Contents
-BIBLIOGRAPHIC RECORD
Thomas Humphry Ward, ed. The English Poets. 1880–1918.rnVol. IV. The Nineteenth Century: Wordsworth to Rossetti
William Lisle Bowles (17621850)
Critical Introduction by Henry Austin Dobson
[The Rev. William Lisle Bowles was born at King’s Sutton in 1762. His chief work is his Sonnets, first published in 1789. He died at Salisbury in 1850.]
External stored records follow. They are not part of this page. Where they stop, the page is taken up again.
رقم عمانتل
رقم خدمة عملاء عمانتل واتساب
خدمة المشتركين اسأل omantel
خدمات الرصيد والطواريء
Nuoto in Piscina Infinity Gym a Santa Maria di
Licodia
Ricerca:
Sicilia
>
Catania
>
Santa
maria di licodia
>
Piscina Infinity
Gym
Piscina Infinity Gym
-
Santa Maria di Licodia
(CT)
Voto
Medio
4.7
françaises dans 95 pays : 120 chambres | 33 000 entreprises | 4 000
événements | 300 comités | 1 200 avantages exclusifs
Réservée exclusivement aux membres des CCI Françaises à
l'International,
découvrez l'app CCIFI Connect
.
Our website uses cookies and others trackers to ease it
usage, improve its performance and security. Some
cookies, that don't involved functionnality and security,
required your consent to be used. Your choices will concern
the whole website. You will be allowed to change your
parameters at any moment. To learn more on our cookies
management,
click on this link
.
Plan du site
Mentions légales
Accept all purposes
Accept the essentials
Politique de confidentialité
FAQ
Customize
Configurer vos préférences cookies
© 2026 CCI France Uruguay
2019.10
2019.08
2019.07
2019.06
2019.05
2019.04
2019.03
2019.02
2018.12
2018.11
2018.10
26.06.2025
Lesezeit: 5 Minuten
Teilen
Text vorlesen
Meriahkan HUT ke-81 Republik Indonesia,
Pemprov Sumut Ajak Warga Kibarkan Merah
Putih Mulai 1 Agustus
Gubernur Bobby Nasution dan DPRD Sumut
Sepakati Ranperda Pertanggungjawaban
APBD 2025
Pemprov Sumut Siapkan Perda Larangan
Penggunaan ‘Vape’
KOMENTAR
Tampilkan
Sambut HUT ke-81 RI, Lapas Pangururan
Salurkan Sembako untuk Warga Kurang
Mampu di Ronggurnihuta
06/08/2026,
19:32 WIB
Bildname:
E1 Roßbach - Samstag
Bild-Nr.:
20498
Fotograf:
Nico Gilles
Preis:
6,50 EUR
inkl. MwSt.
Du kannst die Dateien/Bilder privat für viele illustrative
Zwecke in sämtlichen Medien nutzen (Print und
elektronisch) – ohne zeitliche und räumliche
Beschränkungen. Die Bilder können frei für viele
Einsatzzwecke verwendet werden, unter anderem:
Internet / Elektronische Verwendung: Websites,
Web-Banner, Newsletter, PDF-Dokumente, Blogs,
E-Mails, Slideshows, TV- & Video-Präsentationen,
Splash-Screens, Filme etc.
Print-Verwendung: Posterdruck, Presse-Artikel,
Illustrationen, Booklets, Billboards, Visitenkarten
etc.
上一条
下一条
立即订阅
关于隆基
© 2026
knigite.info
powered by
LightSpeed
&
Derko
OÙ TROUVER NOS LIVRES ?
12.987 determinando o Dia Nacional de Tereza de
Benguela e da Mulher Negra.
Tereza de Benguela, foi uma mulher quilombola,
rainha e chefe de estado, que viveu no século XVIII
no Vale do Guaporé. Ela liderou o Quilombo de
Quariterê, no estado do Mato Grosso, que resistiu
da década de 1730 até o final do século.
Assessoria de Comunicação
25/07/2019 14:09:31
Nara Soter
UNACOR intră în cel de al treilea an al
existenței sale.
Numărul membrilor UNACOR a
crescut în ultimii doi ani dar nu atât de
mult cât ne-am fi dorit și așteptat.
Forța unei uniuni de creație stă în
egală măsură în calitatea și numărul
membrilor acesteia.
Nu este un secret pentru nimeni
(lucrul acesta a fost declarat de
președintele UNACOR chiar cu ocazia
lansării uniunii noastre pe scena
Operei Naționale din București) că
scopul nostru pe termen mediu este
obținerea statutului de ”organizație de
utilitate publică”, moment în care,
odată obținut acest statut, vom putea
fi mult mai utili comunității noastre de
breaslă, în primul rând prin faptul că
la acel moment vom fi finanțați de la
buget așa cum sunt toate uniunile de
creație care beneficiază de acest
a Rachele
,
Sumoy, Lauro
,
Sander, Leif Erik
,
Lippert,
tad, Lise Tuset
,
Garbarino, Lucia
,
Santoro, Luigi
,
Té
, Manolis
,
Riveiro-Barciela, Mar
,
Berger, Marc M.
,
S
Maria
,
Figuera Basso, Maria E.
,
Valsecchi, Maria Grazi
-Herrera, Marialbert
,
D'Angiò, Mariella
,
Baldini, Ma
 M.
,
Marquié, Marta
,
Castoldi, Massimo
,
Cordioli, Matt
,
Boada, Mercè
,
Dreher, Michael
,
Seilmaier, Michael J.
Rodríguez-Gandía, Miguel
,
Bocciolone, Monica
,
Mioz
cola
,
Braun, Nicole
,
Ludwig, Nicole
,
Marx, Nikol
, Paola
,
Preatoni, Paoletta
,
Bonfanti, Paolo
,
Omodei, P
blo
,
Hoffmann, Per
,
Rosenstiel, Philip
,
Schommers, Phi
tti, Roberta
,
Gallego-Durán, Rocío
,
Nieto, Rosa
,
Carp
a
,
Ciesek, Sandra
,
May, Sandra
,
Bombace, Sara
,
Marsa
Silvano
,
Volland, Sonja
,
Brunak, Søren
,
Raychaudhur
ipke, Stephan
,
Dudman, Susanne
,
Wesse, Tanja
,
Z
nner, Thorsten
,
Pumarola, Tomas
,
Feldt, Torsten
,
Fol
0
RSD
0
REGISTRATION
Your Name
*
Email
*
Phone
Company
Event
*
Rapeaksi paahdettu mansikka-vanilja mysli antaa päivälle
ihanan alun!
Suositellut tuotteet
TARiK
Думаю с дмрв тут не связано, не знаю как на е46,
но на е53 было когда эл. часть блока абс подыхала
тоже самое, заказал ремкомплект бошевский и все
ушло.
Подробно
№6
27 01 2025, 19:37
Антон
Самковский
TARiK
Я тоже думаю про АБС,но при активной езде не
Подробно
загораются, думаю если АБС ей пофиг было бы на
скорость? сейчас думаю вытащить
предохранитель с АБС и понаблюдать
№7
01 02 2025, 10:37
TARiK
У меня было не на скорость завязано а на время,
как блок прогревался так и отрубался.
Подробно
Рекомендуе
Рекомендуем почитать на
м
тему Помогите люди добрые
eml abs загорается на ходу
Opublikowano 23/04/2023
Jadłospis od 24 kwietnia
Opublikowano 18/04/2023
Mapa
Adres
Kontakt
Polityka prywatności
IT was the candle of Bowles that lit the fire of Coleridge. We have it on record in the Biographia Literaria that to the author of The Ancient Mariner, bewildered at seventeen between metaphysics and theological controversy, and utterly out of sympathy with the artificialities of the Popesque school, the early sonnets of Bowles came almost in the light of a revelation. In a copy preserved at South Kensington he writes of them later as ‘having done his heart more good than all the other books he ever read excepting his Bible.’ Those who to-day turn to the much-praised verses will scarcely find in their pensive amenity that enduring charm which they presented to the hungry and restless soul of Coleridge, seeking its fitting food in unpropitious places. They exhibit a grace of expression, a delicate sensibility, and above all a ‘musical sweet melancholy’ that is especially grateful in certain moods of mind; but with lapse of time and change of fashion they have grown a little thin and faint and colourless. Of Bowles’s remaining works it is not necessary to speak. He was overmatched in his controversy with Byron as to Pope, and the blunt‘Stick to thy sonnets, Bowles,—at least they pay’
of the former must be accepted as the final word upon the poetical efforts of the cultivated and amiable Canon of Salisbury.